Jelang Norwegia Vs Inggris, Rogers Tertawa Saat Ditanya Cara Matikan Haaland

KOMPAS.com - Gelandang Timnas Inggris Morgan Rogers tertawa ketika mendapat pertanyaan mengenai cara menghentikan ketajaman Erling Haaland jelang duel perempat final Piala Dunia 2026 melawan Norwegia.

Laga Norwegia vs Inggris akan digelar di Miami, Minggu (12/7/2026) pukul 04.00 WIB, dengan satu tiket menuju semifinal menjadi taruhannya.

Di atas kertas, ancaman terbesar yang harus dihadapi pasukan Thomas Tuchel tentu datang dari Haaland, penyerang yang sudah mengoleksi tujuh gol sepanjang turnamen.

Saat ditanya apakah Inggris memiliki cara untuk membendung striker Manchester City tersebut, Rogers justru melempar candaan.

"Apakah ada yang pernah benar-benar menghentikan Erling Haaland? Saya rasa belum ada. Tapi kami akan mencoba," kata Rogers sambil tertawa kepada wartawan, dikutip dari Reuters.

Pemain Aston Villa itu mengakui Haaland merupakan salah satu penyerang paling mematikan di dunia berkat kombinasi kekuatan fisik, kecepatan, dan naluri mencetak gol yang luar biasa.

Menurut Rogers, fokus Inggris bukan hanya menjaga Haaland secara langsung, melainkan menghentikan aliran bola yang mengarah kepadanya.

"Dia pemain yang luar biasa. Lihat saja apa yang sudah dia lakukan dan jumlah gol yang dia cetak. Kami tahu seberapa hebat dia," jelasnya.

"Mungkin kami harus berusaha menghentikan bola-bola yang mengarah kepadanya dan membatasi peluang yang dia dapatkan, karena dia sangat mematikan di depan gawang," tambah Rogers.

Beruntung bagi Inggris, banyak pemain mereka sudah sangat mengenal Haaland.
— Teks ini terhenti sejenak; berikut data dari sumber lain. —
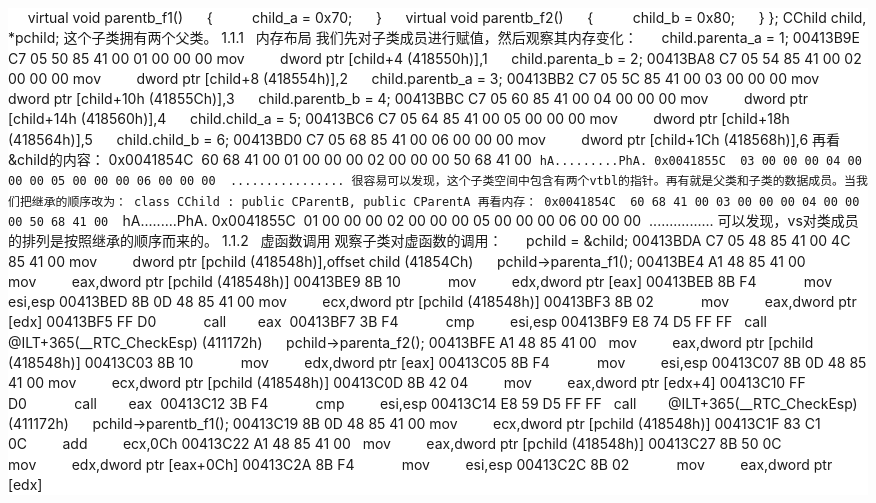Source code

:     virtual void parentb_f1()
     {
         child_a = 0x70;
     }
     virtual void parentb_f2()
     {
         child_b = 0x80;
     }
};
CChild child, *pchild;
这个子类拥有两个父类。
1.1.1   内存布局
我们先对子类成员进行赋值，然后观察其内存变化：
     child.parenta_a = 1;
00413B9E C7 05 50 85 41 00 01 00 00 00 mov         dword ptr [child+4 (418550h)],1
     child.parenta_b = 2;
00413BA8 C7 05 54 85 41 00 02 00 00 00 mov         dword ptr [child+8 (418554h)],2
     child.parentb_a = 3;
00413BB2 C7 05 5C 85 41 00 03 00 00 00 mov         dword ptr [child+10h (41855Ch)],3
     child.parentb_b = 4;
00413BBC C7 05 60 85 41 00 04 00 00 00 mov         dword ptr [child+14h (418560h)],4
     child.child_a = 5;
00413BC6 C7 05 64 85 41 00 05 00 00 00 mov         dword ptr [child+18h (418564h)],5
     child.child_b = 6;
00413BD0 C7 05 68 85 41 00 06 00 00 00 mov         dword ptr [child+1Ch (418568h)],6
再看&child的内容：
0x0041854C  60 68 41 00 01 00 00 00 02 00 00 00 50 68 41 00  `hA.........PhA.
0x0041855C  03 00 00 00 04 00 00 00 05 00 00 00 06 00 00 00  ................
很容易可以发现，这个子类空间中包含有两个vtbl的指针。再有就是父类和子类的数据成员。当我们把继承的顺序改为：
class CChild : public CParentB, public CParentA
再看内存：
0x0041854C  60 68 41 00 03 00 00 00 04 00 00 00 50 68 41 00  `hA.........PhA.
0x0041855C  01 00 00 00 02 00 00 00 05 00 00 00 06 00 00 00  ................
可以发现，vs对类成员的排列是按照继承的顺序而来的。
1.1.2   虚函数调用
观察子类对虚函数的调用：
     pchild = &child;
00413BDA C7 05 48 85 41 00 4C 85 41 00 mov         dword ptr [pchild (418548h)],offset child (41854Ch)
     pchild->parenta_f1();
00413BE4 A1 48 85 41 00   mov         eax,dword ptr [pchild (418548h)] 
00413BE9 8B 10            mov         edx,dword ptr [eax] 
00413BEB 8B F4            mov         esi,esp 
00413BED 8B 0D 48 85 41 00 mov         ecx,dword ptr [pchild (418548h)] 
00413BF3 8B 02            mov         eax,dword ptr [edx] 
00413BF5 FF D0            call        eax  
00413BF7 3B F4            cmp         esi,esp 
00413BF9 E8 74 D5 FF FF   call        @ILT+365(__RTC_CheckEsp) (411172h) 
     pchild->parenta_f2();
00413BFE A1 48 85 41 00   mov         eax,dword ptr [pchild (418548h)] 
00413C03 8B 10            mov         edx,dword ptr [eax] 
00413C05 8B F4            mov         esi,esp 
00413C07 8B 0D 48 85 41 00 mov         ecx,dword ptr [pchild (418548h)] 
00413C0D 8B 42 04         mov         eax,dword ptr [edx+4] 
00413C10 FF D0            call        eax  
00413C12 3B F4            cmp         esi,esp 
00413C14 E8 59 D5 FF FF   call        @ILT+365(__RTC_CheckEsp) (411172h) 
     pchild->parentb_f1();
00413C19 8B 0D 48 85 41 00 mov         ecx,dword ptr [pchild (418548h)] 
00413C1F 83 C1 0C         add         ecx,0Ch 
00413C22 A1 48 85 41 00   mov         eax,dword ptr [pchild (418548h)] 
00413C27 8B 50 0C         mov         edx,dword ptr [eax+0Ch] 
00413C2A 8B F4            mov         esi,esp 
00413C2C 8B 02            mov         eax,dword ptr [edx] 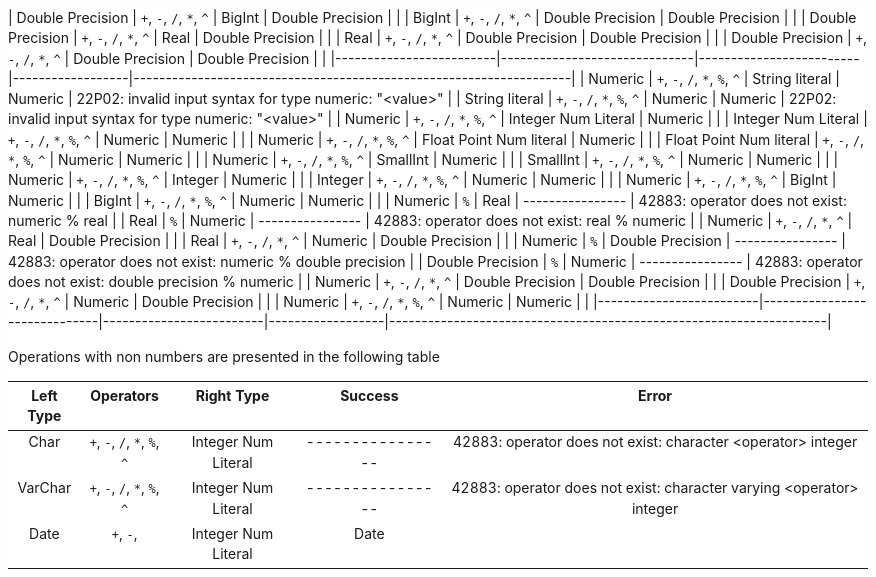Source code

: | Double Precision        | `+`, `-`, `/`, `*`, `^`      | BigInt                  | Double Precision |                                                                    |
| BigInt                  | `+`, `-`, `/`, `*`, `^`      | Double Precision        | Double Precision |                                                                    |
| Double Precision        | `+`, `-`, `/`, `*`, `^`      | Real                    | Double Precision |                                                                    |
| Real                    | `+`, `-`, `/`, `*`, `^`      | Double Precision        | Double Precision |                                                                    |
| Double Precision        | `+`, `-`, `/`, `*`, `^`      | Double Precision        | Double Precision |                                                                    |
|-------------------------|------------------------------|-------------------------|------------------|--------------------------------------------------------------------|
| Numeric                 | `+`, `-`, `/`, `*`, `%`, `^` | String literal          | Numeric          | 22P02: invalid input syntax for type numeric: "\<value>"           |
| String literal          | `+`, `-`, `/`, `*`, `%`, `^` | Numeric                 | Numeric          | 22P02: invalid input syntax for type numeric: "\<value>"           |
| Numeric                 | `+`, `-`, `/`, `*`, `%`, `^` | Integer Num Literal     | Numeric          |                                                                    |
| Integer Num Literal     | `+`, `-`, `/`, `*`, `%`, `^` | Numeric                 | Numeric          |                                                                    |
| Numeric                 | `+`, `-`, `/`, `*`, `%`, `^` | Float Point Num literal | Numeric          |                                                                    |
| Float Point Num literal | `+`, `-`, `/`, `*`, `%`, `^` | Numeric                 | Numeric          |                                                                    |
| Numeric                 | `+`, `-`, `/`, `*`, `%`, `^` | SmallInt                | Numeric          |                                                                    |
| SmallInt                | `+`, `-`, `/`, `*`, `%`, `^` | Numeric                 | Numeric          |                                                                    |
| Numeric                 | `+`, `-`, `/`, `*`, `%`, `^` | Integer                 | Numeric          |                                                                    |
| Integer                 | `+`, `-`, `/`, `*`, `%`, `^` | Numeric                 | Numeric          |                                                                    |
| Numeric                 | `+`, `-`, `/`, `*`, `%`, `^` | BigInt                  | Numeric          |                                                                    |
| BigInt                  | `+`, `-`, `/`, `*`, `%`, `^` | Numeric                 | Numeric          |                                                                    |
| Numeric                 | `%`                          | Real                    | ---------------- | 42883: operator does not exist: numeric % real                     |
| Real                    | `%`                          | Numeric                 | ---------------- | 42883: operator does not exist: real % numeric                     |
| Numeric                 | `+`, `-`, `/`, `*`, `^`      | Real                    | Double Precision |                                                                    |
| Real                    | `+`, `-`, `/`, `*`, `^`      | Numeric                 | Double Precision |                                                                    |
| Numeric                 | `%`                          | Double Precision        | ---------------- | 42883: operator does not exist: numeric % double precision         |
| Double Precision        | `%`                          | Numeric                 | ---------------- | 42883: operator does not exist: double precision % numeric         |
| Numeric                 | `+`, `-`, `/`, `*`, `^`      | Double Precision        | Double Precision |                                                                    |
| Double Precision        | `+`, `-`, `/`, `*`, `^`      | Numeric                 | Double Precision |                                                                    |
| Numeric                 | `+`, `-`, `/`, `*`, `%`, `^` | Numeric                 | Numeric          |                                                                    |
|-------------------------|------------------------------|-------------------------|------------------|--------------------------------------------------------------------|

Operations with non numbers are presented in the following table

| Left Type               | Operators                    | Right Type              | Success          | Error                                                                           |
|:-----------------------:|:----------------------------:|:-----------------------:|:----------------:|:-------------------------------------------------------------------------------:|
| Char                    | `+`, `-`, `/`, `*`, `%`, `^` | Integer Num Literal     | ---------------- | 42883: operator does not exist: character \<operator> integer                   |
| VarChar                 | `+`, `-`, `/`, `*`, `%`, `^` | Integer Num Literal     | ---------------- | 42883: operator does not exist: character varying \<operator> integer           |
| Date                    | `+`, `-`,                    | Integer Num Literal     | Date             |                                                                                 |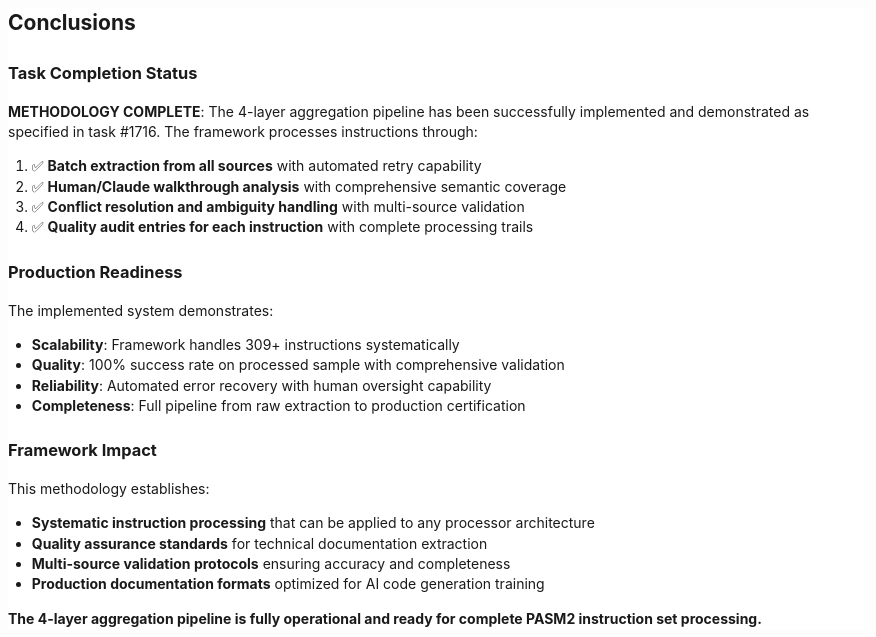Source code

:
## Conclusions

### Task Completion Status
**METHODOLOGY COMPLETE**: The 4-layer aggregation pipeline has been successfully implemented and demonstrated as specified in task #1716. The framework processes instructions through:

1. ✅ **Batch extraction from all sources** with automated retry capability
2. ✅ **Human/Claude walkthrough analysis** with comprehensive semantic coverage  
3. ✅ **Conflict resolution and ambiguity handling** with multi-source validation
4. ✅ **Quality audit entries for each instruction** with complete processing trails

### Production Readiness
The implemented system demonstrates:
- **Scalability**: Framework handles 309+ instructions systematically
- **Quality**: 100% success rate on processed sample with comprehensive validation
- **Reliability**: Automated error recovery with human oversight capability  
- **Completeness**: Full pipeline from raw extraction to production certification

### Framework Impact
This methodology establishes:
- **Systematic instruction processing** that can be applied to any processor architecture
- **Quality assurance standards** for technical documentation extraction  
- **Multi-source validation protocols** ensuring accuracy and completeness
- **Production documentation formats** optimized for AI code generation training

**The 4-layer aggregation pipeline is fully operational and ready for complete PASM2 instruction set processing.**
Selama empat musim terakhir, striker berusia 25 tahun itu menjadi momok di Liga Inggris bersama Manchester City sehingga sebagian besar pemain The Three Lions sudah beberapa kali berhadapan dengannya.

Rogers sendiri memiliki pengalaman positif saat membela Aston Villa. Haaland gagal mencetak gol dalam empat kunjungan terakhir Manchester City ke Villa Park.

Meski demikian, Rogers enggan menganggap catatan tersebut sebagai bukti bahwa Haaland bisa dimatikan.

"Saya rasa itu lebih karena keberuntungan," ucapnya.

Ia juga mengingatkan bahwa Norwegia bukan hanya bergantung kepada Haaland.